Portanto, o hino reduzido à primeira estrofe passou a ser um dos hinos alemães junto com o "Horst-Wessel-Lied" (Hino de Horst Wessel - popularizado com o nome do autor, originalmente definido com Die Fahne Hoch - A Bandeira Está no Alto". E foi cantado assim, apenas a primeira estrofe, até fim do Terceiro Reich em 1945.
Há um caso histórico registrado na Copa do Mundo de 1954. Adivinhe onde? Acertou: Suíça. Adivinhe quem ganhou? Acertou: Alemanha. Adivinhe que hino todo o estádio cantou? Claro: a primeira estrofe do "Das Lied der Deutschen" acompanhando a banda, para desespero da comissão alemã, da FIFA e dos organizadores. Não por serem nazistas, mas simplesmente por não saberem que não era mais o hino!
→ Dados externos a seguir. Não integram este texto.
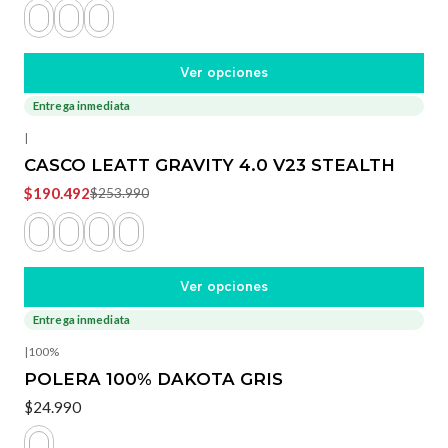
Ver opciones
Entrega inmediata
-25%
OFF
|
CASCO LEATT GRAVITY 4.0 V23 STEALTH
$190.492
$253.990
Ver opciones
Entrega inmediata
|
100%
POLERA 100% DAKOTA GRIS
$24.990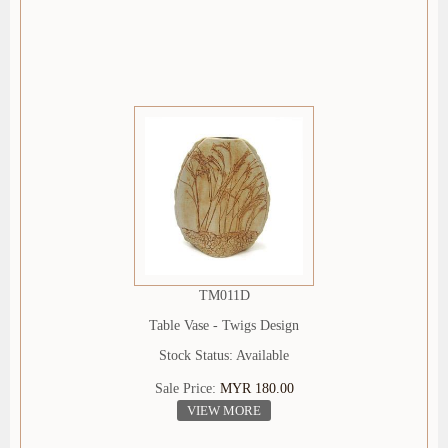
TM011D
Table Vase - Twigs Design
Stock Status: Available
Sale Price:
MYR 180.00
VIEW MORE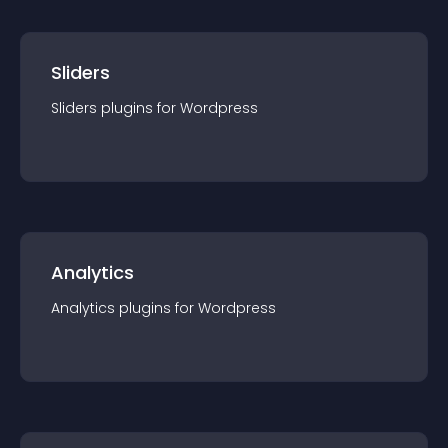
Sliders
Sliders
plugin
s for
Wordpress
Analytics
Analytics
plugin
s for
Wordpress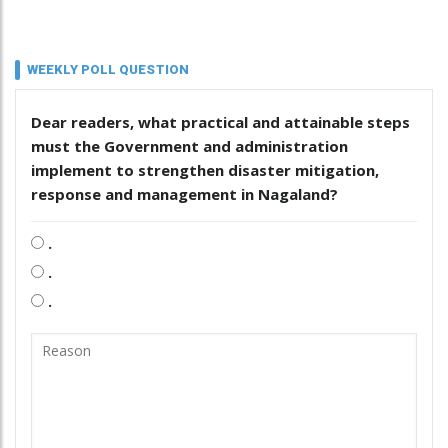
WEEKLY POLL QUESTION
Dear readers, what practical and attainable steps
must the Government and administration
implement to strengthen disaster mitigation,
response and management in Nagaland?
.
.
.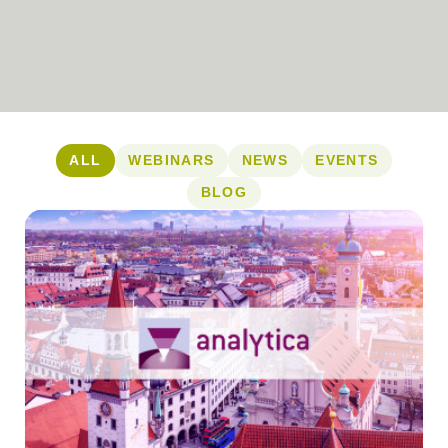
ALL
WEBINARS
NEWS
EVENTS
BLOG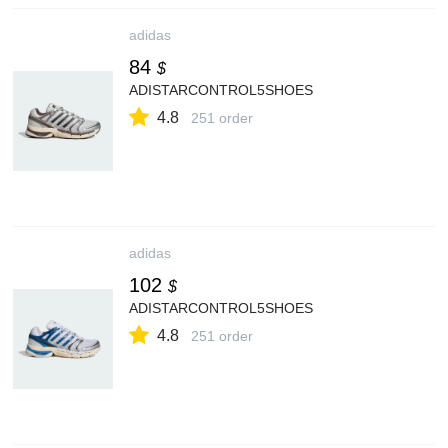
adidas
84
$
ADISTARCONTROL5SHOES
4.8
251 order
adidas
102
$
ADISTARCONTROL5SHOES
4.8
251 order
Parece que não sabem até hoje. É o que ocorreu na semana que passou.
Dois anos antes, em 1952, a Alemanha criou uma terceira estrofe, conhecida por "Deutschlandlied" (Hino da Alemanha), mas com o sistema de mídia da época e o país lutando pela sua reconstrução, pouco ou nada se soube disso. O país ainda estava divido entre russos, americanos, ingleses e franceses. E se foi divulgado não ficou na memória dos povos. Portanto a confusão é simples: existem três estrofes com a mesma melodia.
Uma ficou na memória coletiva, uma foi descartada e outra é a válida.
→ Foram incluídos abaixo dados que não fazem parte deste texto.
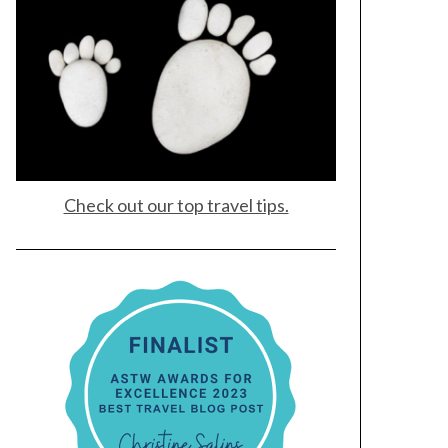
Check out our top travel tips.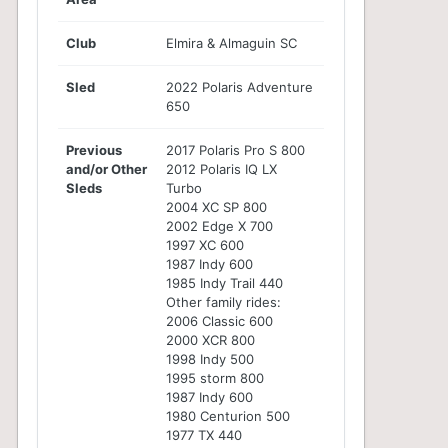
Club
Elmira & Almaguin SC
Sled
2022 Polaris Adventure
650
Previous
2017 Polaris Pro S 800
and/or Other
2012 Polaris IQ LX
Sleds
Turbo
2004 XC SP 800
2002 Edge X 700
1997 XC 600
1987 Indy 600
1985 Indy Trail 440
Other family rides:
2006 Classic 600
2000 XCR 800
1998 Indy 500
1995 storm 800
1987 Indy 600
1980 Centurion 500
1977 TX 440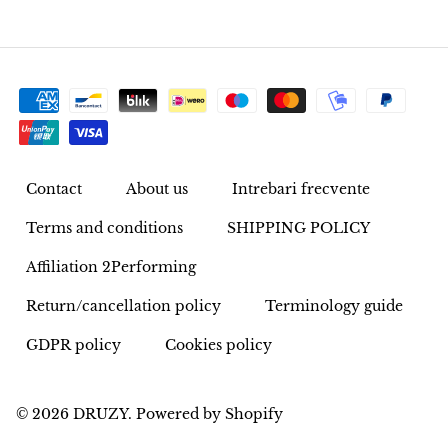
Pyrite
Pyrite & Shungite
Pietersite
Prehnite
Contact
About us
Intrebari frecvente
Terms and conditions
SHIPPING POLICY
Porphyry
Affiliation 2Performing
Purpurite
Return/cancellation policy
Terminology guide
Regalite
GDPR policy
Cookies policy
Rhyolite
© 2026
DRUZY
.
Powered by Shopify
Rhodochrosite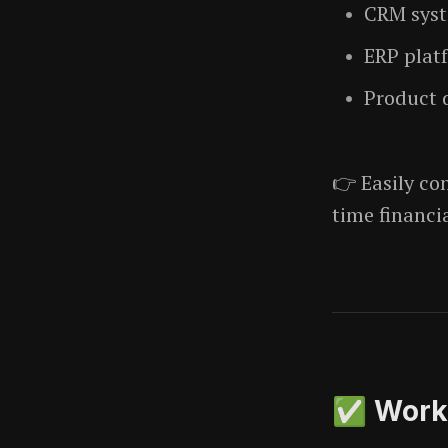
CRM sys
ERP plat
Product 
👉 Easily c
time financi
✅ Workf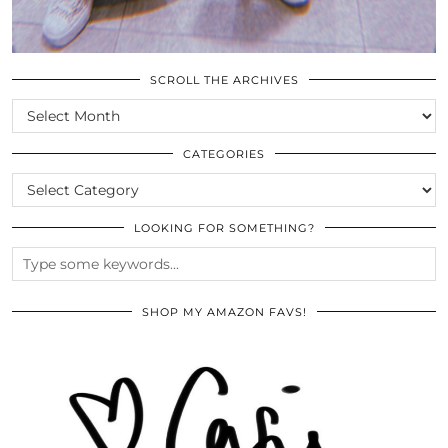
SCROLL THE ARCHIVES
SCROLL
THE
ARCHIVES
CATEGORIES
CATEGORIES
LOOKING FOR SOMETHING?
SHOP MY AMAZON FAVS!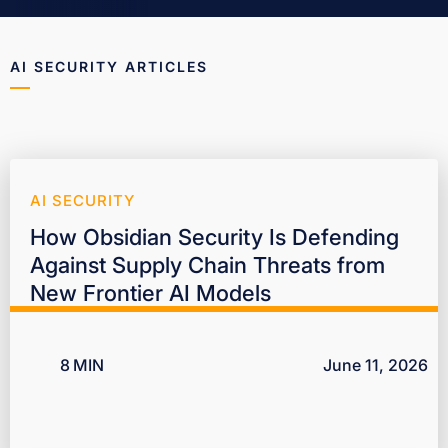
AI SECURITY ARTICLES
AI SECURITY
How Obsidian Security Is Defending
Against Supply Chain Threats from
New Frontier AI Models
8
MIN
June 11, 2026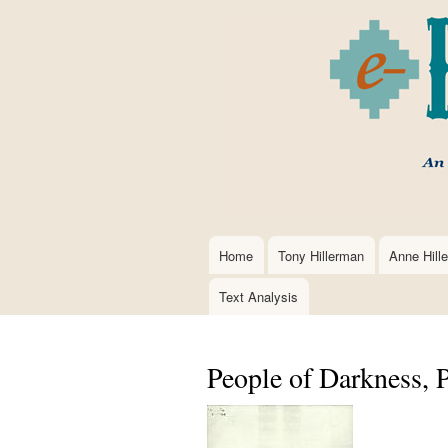
Home
Tony Hillerman
Anne Hill
Main
navigation
Text Analysis
People of Darkness, 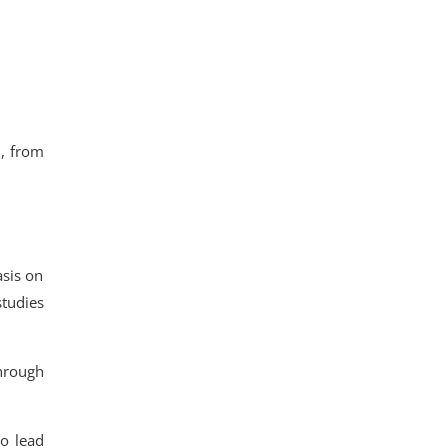
n
, from
sis on
studies
through
o lead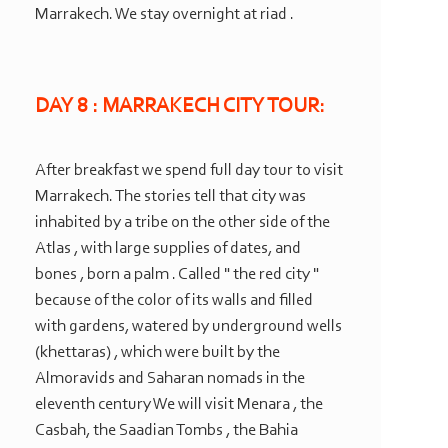
Marrakech. We stay overnight at riad .
DAY 8 : MARRAKECH CITY TOUR:
After breakfast we spend full day tour to visit
Marrakech. The stories tell that city was
inhabited by a tribe on the other side of the
Atlas , with large supplies of dates, and
bones , born a palm . Called " the red city "
because of the color of its walls and filled
with gardens, watered by underground wells
(khettaras) , which were built by the
Almoravids and Saharan nomads in the
eleventh century We will visit Menara , the
Casbah, the Saadian Tombs , the Bahia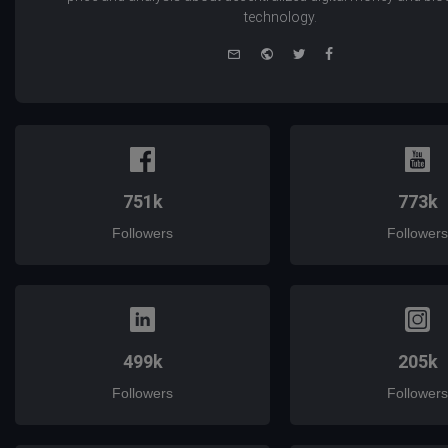
technology.
e-
Website
Twitter
Facebook
mail
751k
773k
Followers
Followers
499k
205k
Followers
Followers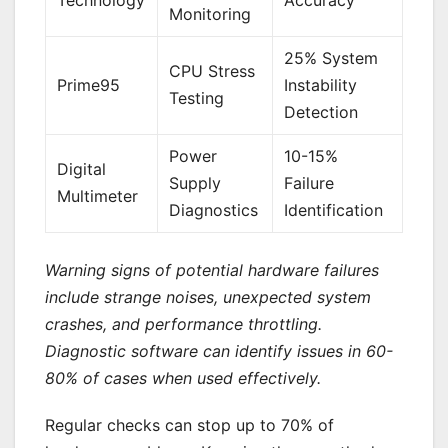
Monitoring
25% System
CPU Stress
Prime95
Instability
Testing
Detection
Power
10-15%
Digital
Supply
Failure
Multimeter
Diagnostics
Identification
Warning signs of potential hardware failures
include strange noises, unexpected system
crashes, and performance throttling.
Diagnostic software can identify issues in 60-
80% of cases when used effectively.
Regular checks can stop up to 70% of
Se tivessem mudado a melodia, nada disso teria ocorrido. Quem conhece apenas uma das estrofes acha que aquela é a correta. Desde 1952 o hino alemão é o que segue.
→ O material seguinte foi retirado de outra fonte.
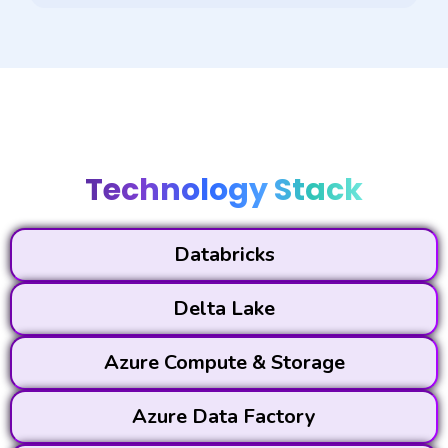
Technology Stack
Databricks
Delta Lake
Azure Compute & Storage
Azure Data Factory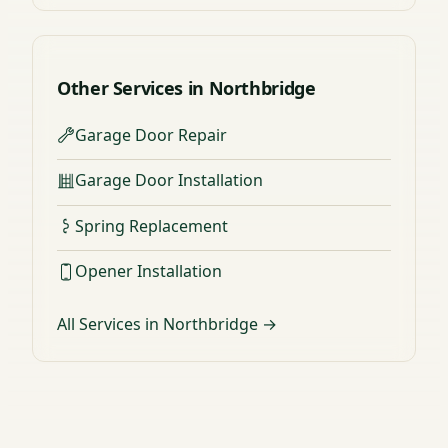
Other Services in Northbridge
Garage Door Repair
Garage Door Installation
Spring Replacement
Opener Installation
All Services in Northbridge →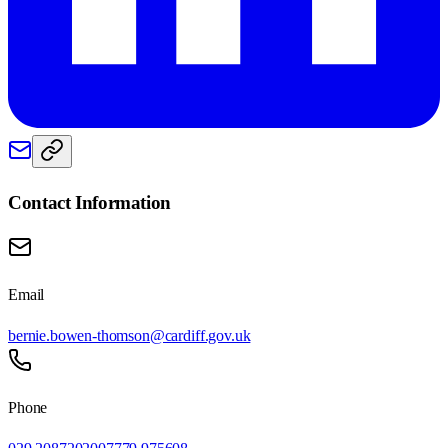
Contact Information
Email
bernie.bowen-thomson@cardiff.gov.uk
Phone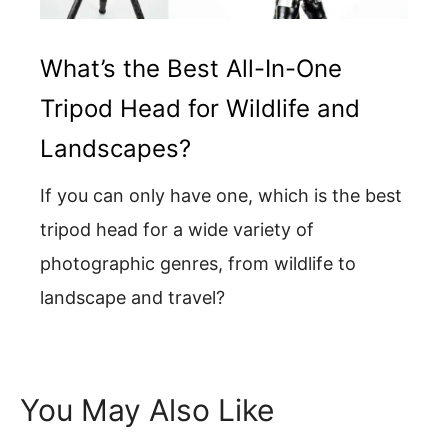
What’s the Best All-In-One
Tripod Head for Wildlife and
Landscapes?
If you can only have one, which is the best
tripod head for a wide variety of
photographic genres, from wildlife to
landscape and travel?
You May Also Like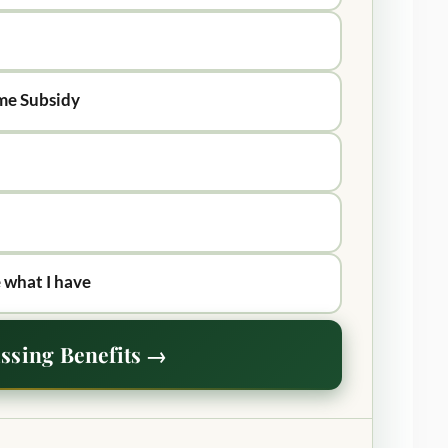
me Subsidy
 what I have
ssing Benefits →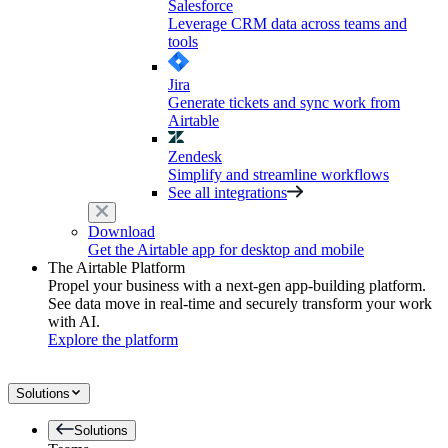
Salesforce
Leverage CRM data across teams and
tools
Jira
Generate tickets and sync work from
Airtable
Zendesk
Simplify and streamline workflows
See all integrations
Download
Get the Airtable app for desktop and mobile
The Airtable Platform
Propel your business with a next-gen app-building platform.
See data move in real-time and securely transform your work
with AI.
Explore the platform
Solutions
Solutions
Einigkeit und Recht und Freiheit
Für das deutsche Vaterland!
Danach lasst uns alle streben
Brüderlich mit Herz und Hand!
Einigkeit und Recht und Freiheit
Sind des Glückes Unterpfand;
|: Blüh' im Glanze dieses Glückes,
Blühe, deutsches Vaterland. :|
(tradução livre)
Unidade e justiça e liberdade
Para a terra natal da Alemanha!
Para isto vamos todos nos esforçar
Irmanados com coração e as mãos!
Unidade e justiça e liberdade
São o que nos leva a um bom destino;
|: Floresça neste destino abençoado,
Floresça Alemanha nossa terra natal:|
Note que em 1952 com o país retalhado entre os Aliados, o hino pedia "unidade". Era praticamente subversivo...
É claro que isso é pedir demais da BBC ou das outras grandes mídias baseadas na banalização e superficialidade... Pelo menos eu, nunca mais vou mentalizar "Alemanha, Alemanha Acima de Tudo" nas competições esportivas com participação alemã e sim "Unidade e Justiça e Liberdade."
(*) José Roitberg - Diretor de Comunidade na TV - FIERJ
Um comentário:
Excelente texto! Não conhecia bem a história e foi muito informativo.